*** Exercise data ***

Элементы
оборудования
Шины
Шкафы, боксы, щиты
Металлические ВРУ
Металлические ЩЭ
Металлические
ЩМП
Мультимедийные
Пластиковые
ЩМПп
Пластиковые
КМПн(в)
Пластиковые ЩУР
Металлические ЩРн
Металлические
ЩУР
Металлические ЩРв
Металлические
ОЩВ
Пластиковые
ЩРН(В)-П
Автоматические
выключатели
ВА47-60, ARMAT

***

_Exercise_
Filter the lines above, keeping only those that contain the string "Металлические". Case counts.

_Solution for this exercise_
Металлические ВРУ
Металлические ЩЭ
Металлические
Металлические ЩРн
Металлические
Металлические ЩРв
Металлические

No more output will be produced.